To see default table:
# arp -e
ethtool is used to view or set speed and duplex of your Network Interface Card (NIC).
You can set duplex permanently in /etc/sysconfig/network-scripts/ifcfg-eth0 with ETHTOOL_OPTS variable.
# ethtool eth0
iwconfig is use to configure a wireless network interface. You can see and set the basic Wi-Fi details like SSID channel and encryption. You can refer man page of iwconfig to know more.
# iwconfig [interface]
hostname is used to identify in a network.
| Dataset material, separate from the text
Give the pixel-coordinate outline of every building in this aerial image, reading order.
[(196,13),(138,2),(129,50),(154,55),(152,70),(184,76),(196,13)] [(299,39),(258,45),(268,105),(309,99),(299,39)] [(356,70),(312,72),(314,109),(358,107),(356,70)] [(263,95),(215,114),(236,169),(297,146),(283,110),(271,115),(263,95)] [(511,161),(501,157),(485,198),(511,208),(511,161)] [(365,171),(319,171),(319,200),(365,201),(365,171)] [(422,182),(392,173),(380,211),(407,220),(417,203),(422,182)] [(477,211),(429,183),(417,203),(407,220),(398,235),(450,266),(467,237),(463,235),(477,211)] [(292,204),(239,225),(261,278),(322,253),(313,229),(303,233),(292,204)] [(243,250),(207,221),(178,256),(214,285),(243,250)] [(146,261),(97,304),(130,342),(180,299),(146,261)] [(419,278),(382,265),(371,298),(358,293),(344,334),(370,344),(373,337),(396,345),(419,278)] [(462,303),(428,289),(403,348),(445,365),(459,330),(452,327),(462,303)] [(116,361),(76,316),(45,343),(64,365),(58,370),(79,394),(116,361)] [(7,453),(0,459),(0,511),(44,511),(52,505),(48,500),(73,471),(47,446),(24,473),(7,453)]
You can set hostname permanently in /etc/sysconfig/network. Need to reboot box once set a proper hostname.
It connects destination host via telnet protocol. If telnet connection establish on any port means connectivity between two hosts is working fine.
#telnet hostname port
This will telnet hostname with the port specified. Normally it is used to see whether host is alive and network connection is fine or not.
For more information regarding different flags of telnet check this.
Telnet is a client-server protocol, based on a reliable connection-oriented transport. Typically, this protocol is used to establish a connection to Transmission Control Protocol (TCP) port number 23, where a Telnet server application (telnetd) is listening. Telnet is a both a network protocol and an application that uses that protocol. Most often, telnet is used to connect to remote computers and issue commands on those computers. It’s like a remote control for the internet!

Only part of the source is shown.